Watch in: Cinemas (The Projector)
Supernova
Harry Macqueen’s latest film is an exquisite and beautifully understated portrait of love and mortality that tells the deeply human story of terminal decline from a heartbreaking perspective. Set in the rustic beauty of the English countryside, the film stars Stanley Tucci as Tusker and Colin Firth as Sam – a gay couple who take a road trip in their old camper van to visit friends, family and places from their past after Tusker is diagnosed with dementia. Led by impeccable performances, this modest and moving drama of devotion and impending loss is a touching tale.

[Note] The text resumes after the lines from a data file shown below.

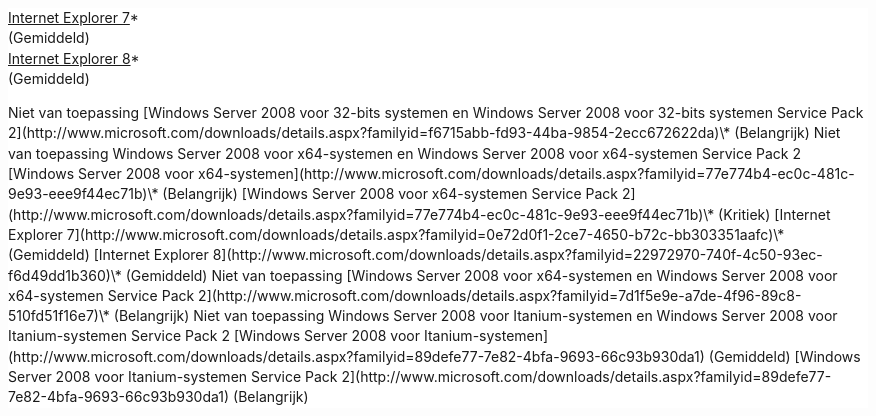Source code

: [Internet Explorer 7](http://www.microsoft.com/downloads/details.aspx?familyid=d0570536-756e-4fda-883d-f2a3c4ac5bbd)\*  
(Gemiddeld)  
[Internet Explorer 8](http://www.microsoft.com/downloads/details.aspx?familyid=43660133-43e1-41f3-8a82-98c4a739914f)\*  
(Gemiddeld)
</td>
<td style="border:1px solid black;">
Niet van toepassing
</td>
<td style="border:1px solid black;">
[Windows Server 2008 voor 32-bits systemen en Windows Server 2008 voor 32-bits systemen Service Pack 2](http://www.microsoft.com/downloads/details.aspx?familyid=f6715abb-fd93-44ba-9854-2ecc672622da)\*  
(Belangrijk)
</td>
<td style="border:1px solid black;">
Niet van toepassing
</td>
</tr>
<tr class="alternateRow">
<td style="border:1px solid black;">
Windows Server 2008 voor x64-systemen en Windows Server 2008 voor x64-systemen Service Pack 2
</td>
<td style="border:1px solid black;">
[Windows Server 2008 voor x64-systemen](http://www.microsoft.com/downloads/details.aspx?familyid=77e774b4-ec0c-481c-9e93-eee9f44ec71b)\*  
(Belangrijk)  
[Windows Server 2008 voor x64-systemen Service Pack 2](http://www.microsoft.com/downloads/details.aspx?familyid=77e774b4-ec0c-481c-9e93-eee9f44ec71b)\*  
(Kritiek)
</td>
<td style="border:1px solid black;">
[Internet Explorer 7](http://www.microsoft.com/downloads/details.aspx?familyid=0e72d0f1-2ce7-4650-b72c-bb303351aafc)\*  
(Gemiddeld)  
[Internet Explorer 8](http://www.microsoft.com/downloads/details.aspx?familyid=22972970-740f-4c50-93ec-f6d49dd1b360)\*  
(Gemiddeld)
</td>
<td style="border:1px solid black;">
Niet van toepassing
</td>
<td style="border:1px solid black;">
[Windows Server 2008 voor x64-systemen en Windows Server 2008 voor x64-systemen Service Pack 2](http://www.microsoft.com/downloads/details.aspx?familyid=7d1f5e9e-a7de-4f96-89c8-510fd51f16e7)\*  
(Belangrijk)
</td>
<td style="border:1px solid black;">
Niet van toepassing
</td>
</tr>
<tr>
<td style="border:1px solid black;">
Windows Server 2008 voor Itanium-systemen en Windows Server 2008 voor Itanium-systemen Service Pack 2
</td>
<td style="border:1px solid black;">
[Windows Server 2008 voor Itanium-systemen](http://www.microsoft.com/downloads/details.aspx?familyid=89defe77-7e82-4bfa-9693-66c93b930da1)  
(Gemiddeld)  
[Windows Server 2008 voor Itanium-systemen Service Pack 2](http://www.microsoft.com/downloads/details.aspx?familyid=89defe77-7e82-4bfa-9693-66c93b930da1)  
(Belangrijk)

Watch in: Cinemas (Golden Village, FilmGarde & The Projector)
Little Fish
This dreamy and devastating sci-fi romance imagines a global epidemic where people suddenly lose their memories due to Neuroinflammatory Affliction (NIA), a rapid Alzheimer’s-like disease. Little Fish follows couple Jude Williams and Emma Ryerson who are grappling with the realities of NIA as they slowly start to forget each other. This beautifully acted, melancholy love story explores the disintegration of a relationship without closure or reason, applying nimble nonlinear storytelling to offer a microcosm of a world where everyone shares some version of their grief.
Watch on: VOD
The Dig
Set in the picturesque English countryside on the eve of WWII, Carey Mulligan (in her second great movie this month) stars a wealthy widow who hires an archaeologist (Ralph Fiennes) to excavate the burial mounds on her estate. The historic discovery they make there serves as the catalyst for a lyricaly understated story of love, loss and longing. Buoyed by superb acting and vividly written multi-dimensional characters, The Dig is a melancholic wonder, steeped in the inevitable passage of time, and a reminder that the past lives on through the things left behind.
Watch on: Netflix
Television:
It’s A Sin
Set in the early 1980s, this extraordinary miniseries written and created by Russell T Davies examines the dawn of the AIDS epidemic through the eyes of five young Londoners. In five brisk and often devastating episodes encompassing that fateful decade, Davies whips between outrageous scenes of hedonistic raunch and stark moments of confusion, sorrow and terror. It’s A Sin is a gut-wrenching look at the toll of that horrific plague and the stigma patients faced, but it’s also a joyful celebration of the bravery and radiance of that generation’s the gay community.
Watch on: HBO Max
Last Week Tonight with John Oliver
John Oliver’s Last Week Tonight is the truest successor to Jon Stewart’s The Daily Show, and it returns not a moment too soon. Currently in its eighth season, Last Week Tonight continues to be not so much a comedy show, as a very funny deep dive into the urgent social, political and economic issues of the day. In an era of short attention spans, John Oliver has built a reputation on spending 20-30 minutes each week with exhaustively researched, intelligent breakdowns – before wrapping it all up with a cleverly pointed call to action, looking to effect tangible change.
Watch on: HBO
Resident Alien
Alan Tudyk is bizarrely charming in Resident Alien! He stars as Harry, an extraterrestrial sent to Earth to eradicate mankind, but ends up crash landing and assimilating in a small town. With no hope of going home, he takes on the identity of a doctor, who is unfortunately drawn into a murder mystery when called upon to perform an autopsy. The series mines big laughs from the fish out of water predicament, relying on Tudyk’s gift for physical comedy and aloof speech. But it also finds poignant depths as Harry rethinks his mission when he begins to bond with people.